- Conference: California Collegiate Athletic Association
- Record: 5–4–1 (1–2 CCAA)
- Head coach: Spud Harder (6th season);
- Home stadium: La Playa Stadium

= 1939 Santa Barbara State Gauchos football team =

American college football season

The 1939 UC Santa Barbara Gauchos football team represented Santa Barbara State during the 1939 college football season.

Santa Barbara was ranked at No. 120 (out of 609 teams) in the final Litkenhous Ratings for 1939.

1939 was the inaugural year for the California Collegiate Athletic Association (CCAA). Santa Barbara State was one of four charter members of the conference, along with Fresno State Normal School, San Diego State College and San Jose State College. The Gauchos were led by sixth-year head coach Theodore "Spud" Harder and played home games at La Playa Stadium in Santa Barbara, California. They finished the season with a record of five wins, four losses and one tie (5–4–1, 1–2 CCAA).

- [Source excerpt]
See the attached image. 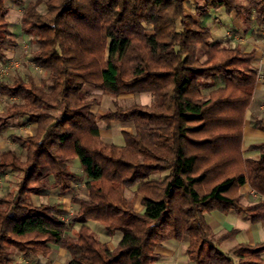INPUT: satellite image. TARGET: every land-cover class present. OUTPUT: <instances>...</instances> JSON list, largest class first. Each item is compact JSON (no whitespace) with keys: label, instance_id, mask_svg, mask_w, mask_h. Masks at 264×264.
<instances>
[{"label":"trees","instance_id":"obj_1","mask_svg":"<svg viewBox=\"0 0 264 264\" xmlns=\"http://www.w3.org/2000/svg\"><path fill=\"white\" fill-rule=\"evenodd\" d=\"M7 1L21 5L0 0V66L15 45ZM184 1L36 0L25 7L20 29L46 79L0 81V98L8 102L0 132L15 120L34 126L33 136L10 138L22 157L0 151V175H17L14 191L0 196V264H13L12 252L47 256L53 247L66 252L65 264H159L156 248L168 241L185 243L188 264H264V241L221 253L215 246L232 233L215 237L204 218L236 212L252 223L264 220L261 201L239 204L245 186L264 198V143L248 148L256 160L241 149L257 83L254 53L213 42ZM199 1L201 19L223 9L264 23V0ZM85 87L112 97L150 94L152 101L98 117V101ZM98 122L131 123L134 133L122 132L123 146L105 144ZM257 125L264 131V122ZM73 160L79 172L69 168ZM154 172L166 175L150 180ZM50 183L61 193L83 185L68 223L57 204L31 202ZM132 187L141 196L138 213L123 196ZM88 222L106 237L120 233V241L110 250Z\"/></svg>","mask_w":264,"mask_h":264},{"label":"crops","instance_id":"obj_2","mask_svg":"<svg viewBox=\"0 0 264 264\" xmlns=\"http://www.w3.org/2000/svg\"><path fill=\"white\" fill-rule=\"evenodd\" d=\"M186 10L187 9H185V12ZM215 11L217 15H214L213 17L208 15V17L203 18L204 23H206L207 25L211 23L210 24L212 28L210 31L211 34L212 32H217V24H219L220 22H224L223 34L218 35L217 39L213 38L214 39L213 42H219L222 43L223 45H230V46L232 45L234 47L239 48L243 54H249L252 52L254 53L255 60L252 66L257 73V79H256L257 83L252 93L251 102L246 110L244 117L241 149H242V156L245 159L256 160L258 157V153L255 151H249L248 148L254 144L264 143V131L261 130L257 125L258 122H264V83H263L264 43L262 41L264 36V23L261 25L256 24L254 22V17H251L249 20L246 21L244 20V18L237 17L234 12L226 13L224 10L222 12L221 9ZM11 12L12 11H10V9H7L6 21L8 20V18H11L12 16ZM188 14L192 17L190 13ZM19 29H20V20H19ZM5 60L7 63L8 62L7 60L10 59L6 58ZM7 67L8 66H6V68ZM258 75L260 77H258ZM151 101L148 99V103L146 104L149 105ZM95 109L96 108L93 109V113ZM98 123H97L98 128L100 127L99 130L101 128L108 130L106 134L99 133L101 140L114 141L116 136L118 137L120 136L122 138L121 145H115V146L124 145L122 132H127L130 134L134 133V128L131 123H116L120 126V128L117 129L118 132L115 131L116 133H111L109 131L111 123H115V122H111L107 126L103 122H98ZM14 124L19 126H33V125L24 124L23 120H15ZM14 124L13 121L8 122L6 129H8L11 125ZM102 142L105 143L104 141ZM105 144H111V143H105ZM69 163H68L69 168L71 170L74 169L72 171L75 172L80 171V169L77 167L76 164H73L72 167L69 165ZM56 189L59 191L58 188ZM69 195H70V191L66 193H61L60 198L63 199L62 201H64L65 198ZM123 196L127 201L133 204V208L135 212L138 213L142 211L141 196L135 194V191L133 192V190L130 189L125 190ZM62 201L59 200L54 204L59 205L58 203ZM258 201H261L263 203L262 210L264 212V198H259L258 195H256L253 191H251L247 186L243 187L240 190L239 204L242 207L253 206L257 204ZM62 210L66 212L65 211L66 209L62 208ZM205 221L208 224L211 231L214 233L213 235L215 237L229 232L232 233V235L228 239H226L219 245L215 246L218 249L223 244L229 242L228 245L226 244L225 249L223 251H220L221 253H227L230 249H232L237 245L245 244V245L253 246L255 244L264 241V220L252 223L250 218L242 213L228 212L226 214H221L219 212H211L207 214ZM86 225L88 226L91 232H94V234L97 235V238L100 240V242L105 243L110 250H112L121 239V235L118 232L114 233L111 237H106L103 234L102 228L100 226H97L94 222H88ZM185 248H186L185 243H177V242H169V241L165 242V244L162 243L160 246L156 248V252L160 255L159 264H173L174 259L178 261L174 264H188L185 255ZM52 249L53 250L51 251V253L48 254L47 256H40V255L23 256L22 254L16 252L14 254V258L11 259L13 261V264H65L67 260L66 252L58 247H53ZM262 258L264 259V254L262 255Z\"/></svg>","mask_w":264,"mask_h":264},{"label":"rangeland","instance_id":"obj_3","mask_svg":"<svg viewBox=\"0 0 264 264\" xmlns=\"http://www.w3.org/2000/svg\"><path fill=\"white\" fill-rule=\"evenodd\" d=\"M36 0H21V5L13 4L12 2L7 1L5 3L7 9H10L11 12V18H8L7 22L9 24L12 37L10 41L14 42V46L11 47L10 50L6 51V58L10 59L7 60L8 62H13L17 64H13V66L10 64L5 70V72L0 77V81L4 79L6 82L10 83L14 78H21L23 80L32 79L37 85H43L45 83L46 79V73H44L42 70L38 69L31 61H30V55L32 51L35 49V45L31 41L30 37L21 33L19 29V20H21L23 15V10L29 3L35 2ZM45 0H41V2H44ZM199 0H185L184 1V7L186 10V13H190L192 17L195 20H198V22H201L204 27H207L211 31L210 24L204 23L203 19L199 18V16L195 12V8L199 6ZM38 10L43 12L44 7L43 4L38 6ZM188 11V12H187ZM223 12V9H221ZM215 10L209 11V16L213 17L214 15H217L215 13ZM243 18V17H239ZM223 23L220 22L217 24V32H212L211 40L213 41V38H218V35L223 34ZM264 43V42H263ZM223 45L222 43H220ZM223 46H230V45H223ZM232 46V45H231ZM9 69V71H8ZM8 74V75H7ZM84 93L89 95L90 97L95 98L98 101L97 107H95L94 114H96L98 117L102 116L108 112H114L115 109H124L127 107H130L132 105H139V106H149L148 99L151 101V95L150 94H124L119 95L117 97H112L108 95H104L101 92L92 89L91 87H85ZM207 92H204L205 95ZM8 105V102L0 98V115L3 113L4 108ZM102 110V111H101ZM101 111V112H100ZM15 121H13L14 124ZM99 124V123H98ZM107 126V125H106ZM100 128V127H99ZM120 126L116 123H111L109 131L111 133L118 132L117 129H119ZM108 130H105L104 128H101L99 130V133L106 134ZM116 131V132H115ZM34 134V127L33 126H19V125H11L8 129L0 133V151H6L8 149H13L17 152V154L22 157L23 151L15 145L12 140L10 139L12 136H20L22 138L31 137ZM105 143H111L114 145H121L122 138L119 136H116L114 141H106L101 140ZM23 160V158H22ZM73 164H76L79 168V164L77 160H73L69 163L70 166L73 167ZM74 170V169H72ZM166 173H159L154 172L150 175L149 179L154 181H161L165 177ZM17 181V175L7 171L4 175H0V196H3L7 194L8 192L14 191L15 184ZM136 187H132L130 190L135 191ZM128 190V189H126ZM124 194V192H123ZM61 193L53 186L52 183L49 184V191L47 194L40 196V197H32L31 202H34L35 204H41V203H56L57 201H62L63 199L60 198ZM84 196V190L82 184H75L72 190L70 191V195L65 198L64 201L58 203L59 208L66 209L67 216L63 219L69 222L70 218L74 215L76 207L71 202L72 199L82 197ZM207 214H204V218H206ZM92 226V225H91ZM77 225H74V230H77ZM93 235L97 238V235L92 232ZM213 233V232H212ZM214 234V233H213ZM98 239V238H97ZM110 239V238H108ZM99 240V239H98ZM100 241V240H99ZM174 242V241H169ZM165 244V243H164ZM227 245L229 242L226 243ZM226 244H223L221 247L218 248L219 251H223L225 249ZM16 252H12L10 257L13 259L14 254ZM174 259V263H176Z\"/></svg>","mask_w":264,"mask_h":264},{"label":"built area","instance_id":"obj_4","mask_svg":"<svg viewBox=\"0 0 264 264\" xmlns=\"http://www.w3.org/2000/svg\"><path fill=\"white\" fill-rule=\"evenodd\" d=\"M263 42H264V36H263V40H262ZM12 65L13 66V64H17L16 62L15 63H13V62H7V63H5V64H2L1 66H0V77L2 76V74L5 72V68H6V66H9V65ZM258 77H260L259 75H258ZM65 222H67V221H65Z\"/></svg>","mask_w":264,"mask_h":264}]
</instances>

- [Challenges]
a: In the text about the 1939 Santa Barbara State football team, can you rewrite the part that opens with the words "The 1939 UC" and closes with "Ratings for 1939.", changing "Litkenhous Ratings" to "Litkenhous rankings"?
b: According to the text about the 1939 Santa Barbara State football team, which schools joined Santa Barbara State as charter members of the California Collegiate Athletic Association?

- [Answers to the problems]
a:
The 1939 UC Santa Barbara Gauchos football team represented Santa Barbara State during the 1939 college football season.

Santa Barbara was ranked at No. 120 (out of 609 teams) in the final Litkenhous rankings for 1939.

b: Fresno State Normal School, San Diego State College and San Jose State College.